Copy every line of the listing below word for word, leaving out the picture lines.

(Text data extracted from pages)
________________
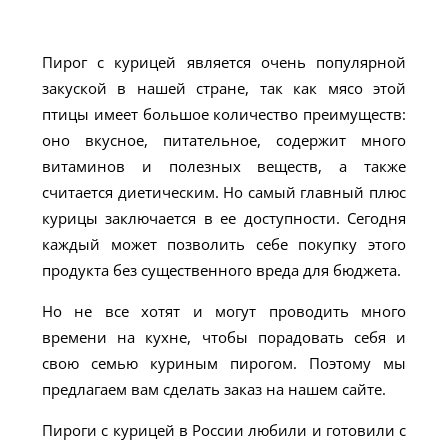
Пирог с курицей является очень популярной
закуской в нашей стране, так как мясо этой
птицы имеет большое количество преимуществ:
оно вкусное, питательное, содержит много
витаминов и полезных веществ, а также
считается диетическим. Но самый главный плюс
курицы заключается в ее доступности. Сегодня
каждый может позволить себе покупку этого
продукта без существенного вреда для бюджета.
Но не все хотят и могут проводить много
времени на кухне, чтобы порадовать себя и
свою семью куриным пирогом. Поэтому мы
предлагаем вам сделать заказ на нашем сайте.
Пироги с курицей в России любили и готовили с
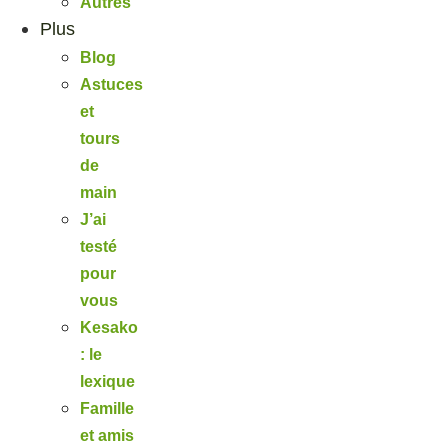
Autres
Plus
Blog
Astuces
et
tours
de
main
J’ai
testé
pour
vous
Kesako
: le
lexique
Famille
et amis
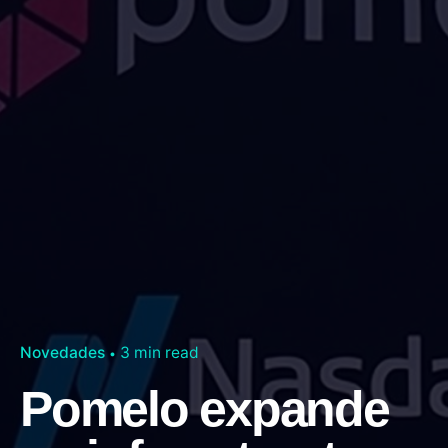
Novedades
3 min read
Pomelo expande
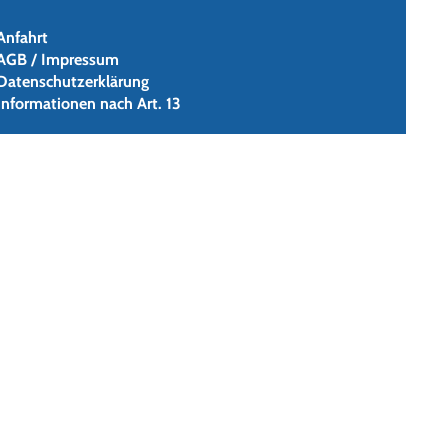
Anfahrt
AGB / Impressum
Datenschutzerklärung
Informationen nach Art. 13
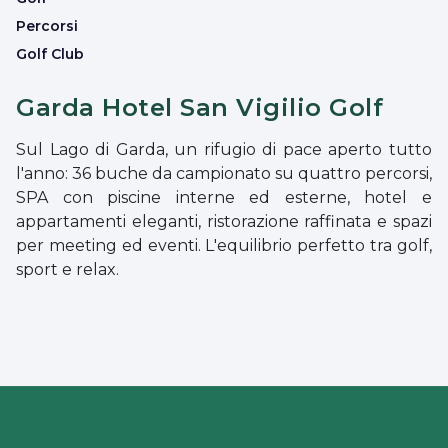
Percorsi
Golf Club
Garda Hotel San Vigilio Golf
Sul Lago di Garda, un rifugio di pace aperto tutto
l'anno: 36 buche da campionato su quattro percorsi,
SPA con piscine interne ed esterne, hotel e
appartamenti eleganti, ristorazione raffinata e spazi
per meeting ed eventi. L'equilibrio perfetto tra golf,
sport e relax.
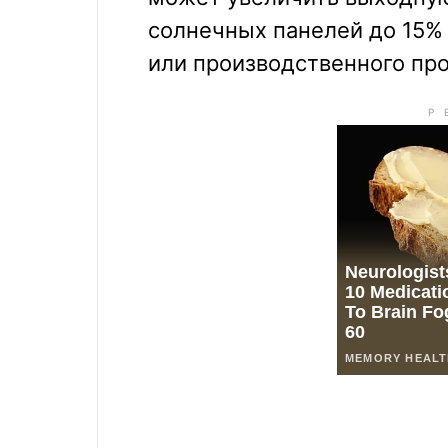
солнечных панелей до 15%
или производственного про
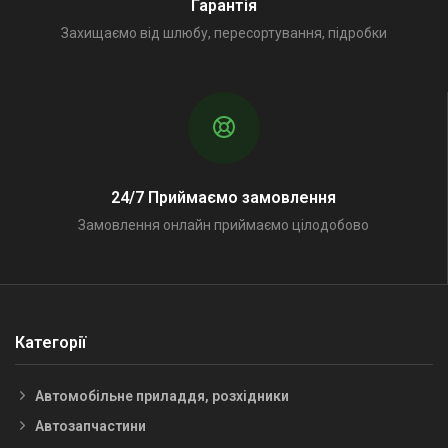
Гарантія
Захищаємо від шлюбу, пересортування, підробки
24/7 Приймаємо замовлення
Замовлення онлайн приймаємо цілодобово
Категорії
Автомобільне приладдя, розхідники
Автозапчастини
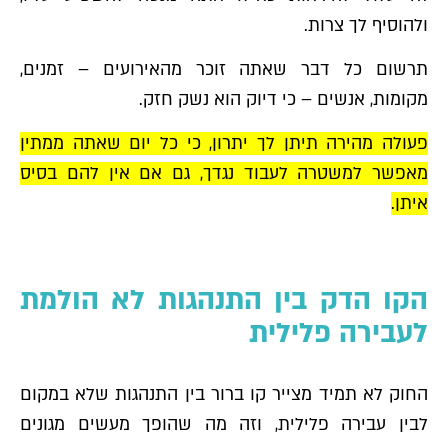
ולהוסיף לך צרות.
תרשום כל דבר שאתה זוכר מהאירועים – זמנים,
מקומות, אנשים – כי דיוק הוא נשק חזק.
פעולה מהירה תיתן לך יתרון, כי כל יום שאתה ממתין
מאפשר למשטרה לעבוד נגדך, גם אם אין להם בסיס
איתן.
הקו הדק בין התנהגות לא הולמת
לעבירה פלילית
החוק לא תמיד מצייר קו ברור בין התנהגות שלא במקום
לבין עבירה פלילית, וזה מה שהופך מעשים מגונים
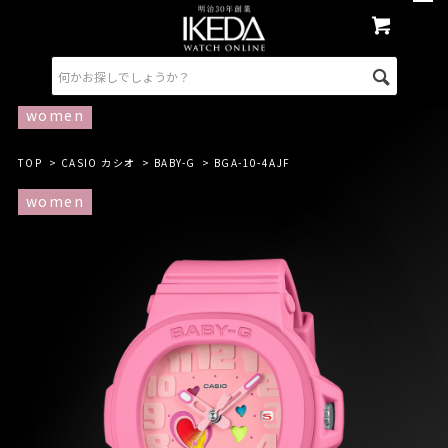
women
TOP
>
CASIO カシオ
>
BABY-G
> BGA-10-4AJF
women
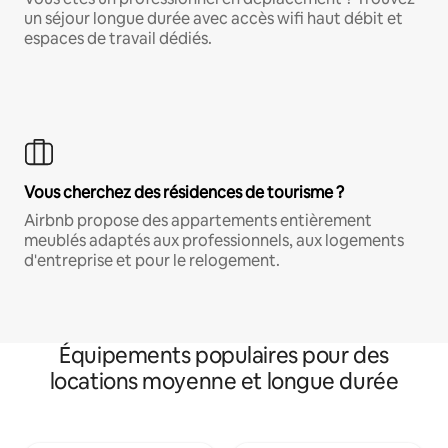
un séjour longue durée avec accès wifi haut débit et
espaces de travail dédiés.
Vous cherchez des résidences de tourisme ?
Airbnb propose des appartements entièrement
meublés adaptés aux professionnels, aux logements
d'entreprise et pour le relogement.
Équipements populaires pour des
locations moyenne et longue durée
________________
== Your response ==
Пирог с курицей является очень популярной
закуской в нашей стране, так как мясо этой
птицы имеет большое количество преимуществ:
оно вкусное, питательное, содержит много
витаминов и полезных веществ, а также
считается диетическим. Но самый главный плюс
курицы заключается в ее доступности. Сегодня
каждый может позволить себе покупку этого
продукта без существенного вреда для бюджета.
Но не все хотят и могут проводить много
времени на кухне, чтобы порадовать себя и
свою семью куриным пирогом. Поэтому мы
предлагаем вам сделать заказ на нашем сайте.
Пироги с курицей в России любили и готовили с
Autres
Plus
Blog
Astuces
et
tours
de
main
J’ai
testé
pour
vous
Kesako
: le
lexique
Famille
et amis
Novedades
3 min read
Pomelo expande
Anfahrt
AGB / Impressum
Datenschutzerklärung
Informationen nach Art. 13
Percorsi
Golf Club
Garda Hotel San Vigilio Golf
Sul Lago di Garda, un rifugio di pace aperto tutto
l'anno: 36 buche da campionato su quattro percorsi,
SPA con piscine interne ed esterne, hotel e
appartamenti eleganti, ristorazione raffinata e spazi
per meeting ed eventi. L'equilibrio perfetto tra golf,
sport e relax.
солнечных панелей до 15%
или производственного про
Гарантія
Захищаємо від шлюбу, пересортування, підробки
24/7 Приймаємо замовлення
Замовлення онлайн приймаємо цілодобово
Категорії
Автомобільне приладдя, розхідники
Автозапчастини
ולהוסיף לך צרות.
תרשום כל דבר שאתה זוכר מהאירועים – זמנים,
מקומות, אנשים – כי דיוק הוא נשק חזק.
פעולה מהירה תיתן לך יתרון, כי כל יום שאתה ממתין
מאפשר למשטרה לעבוד נגדך, גם אם אין להם בסיס
איתן.
הקו הדק בין התנהגות לא הולמת
לעבירה פלילית
החוק לא תמיד מצייר קו ברור בין התנהגות שלא במקום
לבין עבירה פלילית, וזה מה שהופך מעשים מגונים
women
TOP
>
CASIO カシオ
>
BABY-G
> BGA-10-4AJF
women
un séjour longue durée avec accès wifi haut débit et
espaces de travail dédiés.
Vous cherchez des résidences de tourisme ?
Airbnb propose des appartements entièrement
meublés adaptés aux professionnels, aux logements
d'entreprise et pour le relogement.
Équipements populaires pour des
locations moyenne et longue durée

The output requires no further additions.